**Activity:** The word "code" appears in some lines of the entries. Say how many, and give nothing but the number.

**Task data:**

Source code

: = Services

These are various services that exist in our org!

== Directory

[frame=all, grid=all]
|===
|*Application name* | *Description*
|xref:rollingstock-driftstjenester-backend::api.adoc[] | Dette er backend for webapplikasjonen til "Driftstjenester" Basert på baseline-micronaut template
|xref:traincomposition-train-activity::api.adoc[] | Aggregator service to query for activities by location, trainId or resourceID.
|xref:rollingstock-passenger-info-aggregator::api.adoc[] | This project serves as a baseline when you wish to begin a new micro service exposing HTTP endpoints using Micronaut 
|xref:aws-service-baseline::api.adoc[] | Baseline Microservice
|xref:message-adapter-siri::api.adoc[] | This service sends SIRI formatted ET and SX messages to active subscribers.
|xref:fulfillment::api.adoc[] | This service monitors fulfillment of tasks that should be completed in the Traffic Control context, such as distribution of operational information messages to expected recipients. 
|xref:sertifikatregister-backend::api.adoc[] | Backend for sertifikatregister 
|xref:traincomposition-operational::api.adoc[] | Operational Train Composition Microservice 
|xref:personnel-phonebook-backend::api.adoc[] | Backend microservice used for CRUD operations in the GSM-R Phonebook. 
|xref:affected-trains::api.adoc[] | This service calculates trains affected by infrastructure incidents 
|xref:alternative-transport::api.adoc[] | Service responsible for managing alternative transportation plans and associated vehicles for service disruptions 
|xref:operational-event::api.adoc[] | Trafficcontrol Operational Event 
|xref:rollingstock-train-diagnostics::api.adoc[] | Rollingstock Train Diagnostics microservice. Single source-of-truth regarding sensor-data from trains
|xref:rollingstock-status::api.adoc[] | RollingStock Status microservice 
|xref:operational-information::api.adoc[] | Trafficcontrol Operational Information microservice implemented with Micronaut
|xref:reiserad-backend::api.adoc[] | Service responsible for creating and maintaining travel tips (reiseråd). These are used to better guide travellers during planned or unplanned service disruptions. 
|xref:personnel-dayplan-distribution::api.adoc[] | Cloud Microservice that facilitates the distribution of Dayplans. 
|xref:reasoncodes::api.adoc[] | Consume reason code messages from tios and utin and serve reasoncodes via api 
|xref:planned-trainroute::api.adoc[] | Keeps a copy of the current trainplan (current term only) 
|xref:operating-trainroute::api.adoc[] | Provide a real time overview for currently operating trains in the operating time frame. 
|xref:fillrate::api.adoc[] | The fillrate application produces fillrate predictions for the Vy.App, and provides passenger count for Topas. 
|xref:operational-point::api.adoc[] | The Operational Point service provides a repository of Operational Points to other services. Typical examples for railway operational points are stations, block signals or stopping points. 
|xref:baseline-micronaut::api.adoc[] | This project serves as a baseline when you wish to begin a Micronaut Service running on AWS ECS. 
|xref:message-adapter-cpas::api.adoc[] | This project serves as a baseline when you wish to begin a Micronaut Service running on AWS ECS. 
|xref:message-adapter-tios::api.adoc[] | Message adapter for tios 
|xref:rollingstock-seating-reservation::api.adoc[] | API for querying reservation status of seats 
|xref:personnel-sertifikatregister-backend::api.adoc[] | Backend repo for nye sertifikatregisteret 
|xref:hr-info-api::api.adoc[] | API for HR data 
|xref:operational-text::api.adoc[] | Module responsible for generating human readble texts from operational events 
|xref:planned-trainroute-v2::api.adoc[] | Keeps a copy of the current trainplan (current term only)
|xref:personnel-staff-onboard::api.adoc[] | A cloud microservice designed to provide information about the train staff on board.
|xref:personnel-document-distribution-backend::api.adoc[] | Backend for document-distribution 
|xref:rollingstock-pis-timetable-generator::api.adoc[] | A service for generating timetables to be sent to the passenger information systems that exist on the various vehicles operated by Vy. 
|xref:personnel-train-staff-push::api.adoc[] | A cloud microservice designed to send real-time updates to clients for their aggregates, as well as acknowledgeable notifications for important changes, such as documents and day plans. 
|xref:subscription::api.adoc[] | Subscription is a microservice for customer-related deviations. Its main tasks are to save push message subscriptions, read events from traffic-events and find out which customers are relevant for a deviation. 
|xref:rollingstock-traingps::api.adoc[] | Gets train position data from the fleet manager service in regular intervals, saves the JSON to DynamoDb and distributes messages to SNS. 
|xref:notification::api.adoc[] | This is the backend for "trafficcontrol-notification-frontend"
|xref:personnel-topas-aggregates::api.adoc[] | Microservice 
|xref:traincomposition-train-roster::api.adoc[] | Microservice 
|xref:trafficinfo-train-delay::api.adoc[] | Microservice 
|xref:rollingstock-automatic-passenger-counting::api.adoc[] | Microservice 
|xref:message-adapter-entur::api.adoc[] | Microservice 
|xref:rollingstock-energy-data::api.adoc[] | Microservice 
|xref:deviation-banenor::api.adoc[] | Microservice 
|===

**Answer to this task:** 2